Extract provided:
Thus far, high energy requirements and low energy density of batteries have been a hindrance to the uptake of battery-electric trucks. However, recent developments in battery technology are making electric heavy-duty trucks viable, in large part due to reduced battery prices leading to decreased life cycle costs.

Perks of Fleet Electrification

Conscious of the damage to the environment, many auto manufacturers have committed to increase the number of electric options within their fleet. This, together with constantly improving battery densities are a cause of optimism for fleet owners.

Electric trucks can offer many benefits to fleet owners. To EV fleet owners that operate out of depots, electrifying their fleet and managing charging can provide significant savings in refueling costs. It is also possible to extend the life of an electric truck beyond what a fleet owner would consider for a diesel truck. By changing batteries and retrofitting the body, the holding periods of electric trucks could be higher than that of diesel trucks further driving down life cycle costs.

Supplied entries:
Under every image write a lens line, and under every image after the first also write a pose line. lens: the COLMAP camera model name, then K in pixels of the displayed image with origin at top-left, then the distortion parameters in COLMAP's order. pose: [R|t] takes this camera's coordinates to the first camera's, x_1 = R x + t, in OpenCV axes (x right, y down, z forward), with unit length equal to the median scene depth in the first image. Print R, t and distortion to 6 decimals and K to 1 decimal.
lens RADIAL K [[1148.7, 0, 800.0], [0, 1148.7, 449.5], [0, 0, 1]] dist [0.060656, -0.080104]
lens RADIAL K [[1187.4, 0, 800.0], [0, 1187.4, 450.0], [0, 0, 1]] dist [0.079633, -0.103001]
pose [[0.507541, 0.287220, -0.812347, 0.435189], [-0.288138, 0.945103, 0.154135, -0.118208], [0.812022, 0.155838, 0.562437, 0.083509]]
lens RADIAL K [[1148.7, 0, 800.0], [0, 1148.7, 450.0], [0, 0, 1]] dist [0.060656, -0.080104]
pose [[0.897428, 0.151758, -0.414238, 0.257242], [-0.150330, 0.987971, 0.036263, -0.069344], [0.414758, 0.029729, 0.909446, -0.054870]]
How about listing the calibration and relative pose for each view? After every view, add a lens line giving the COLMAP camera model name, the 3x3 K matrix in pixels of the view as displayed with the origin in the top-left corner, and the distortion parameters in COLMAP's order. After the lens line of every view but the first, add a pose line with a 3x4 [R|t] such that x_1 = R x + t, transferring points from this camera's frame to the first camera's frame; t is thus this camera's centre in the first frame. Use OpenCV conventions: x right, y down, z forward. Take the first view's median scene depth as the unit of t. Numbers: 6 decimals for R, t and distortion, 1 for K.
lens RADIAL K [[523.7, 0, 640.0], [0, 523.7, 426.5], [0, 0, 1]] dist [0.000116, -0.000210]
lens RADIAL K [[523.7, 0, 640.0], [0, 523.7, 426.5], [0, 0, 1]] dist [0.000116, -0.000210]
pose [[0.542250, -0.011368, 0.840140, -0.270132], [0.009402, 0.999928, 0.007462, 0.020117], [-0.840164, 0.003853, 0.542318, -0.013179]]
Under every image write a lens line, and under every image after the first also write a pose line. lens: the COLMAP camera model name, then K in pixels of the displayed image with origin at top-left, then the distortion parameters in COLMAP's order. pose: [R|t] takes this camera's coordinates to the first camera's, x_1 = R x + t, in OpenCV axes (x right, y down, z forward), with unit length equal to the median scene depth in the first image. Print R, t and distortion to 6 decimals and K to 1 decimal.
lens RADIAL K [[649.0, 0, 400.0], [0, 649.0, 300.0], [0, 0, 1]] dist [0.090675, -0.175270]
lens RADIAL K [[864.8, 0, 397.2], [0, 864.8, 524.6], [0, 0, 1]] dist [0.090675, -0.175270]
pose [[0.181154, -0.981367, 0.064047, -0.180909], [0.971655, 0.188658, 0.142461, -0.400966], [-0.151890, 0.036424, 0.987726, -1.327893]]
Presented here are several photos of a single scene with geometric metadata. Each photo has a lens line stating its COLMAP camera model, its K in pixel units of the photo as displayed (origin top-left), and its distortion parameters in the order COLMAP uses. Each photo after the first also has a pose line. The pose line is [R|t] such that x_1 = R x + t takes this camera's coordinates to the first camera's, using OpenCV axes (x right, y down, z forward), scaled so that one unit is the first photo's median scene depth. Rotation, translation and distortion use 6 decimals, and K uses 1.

Exercise prompt:
According to the passage on electric trucks, why are electric heavy-duty trucks now becoming viable? Answer in one to three sentences.

Final answer:
Recent developments in battery technology are making them viable. This is largely because reduced battery prices have led to decreased life cycle costs.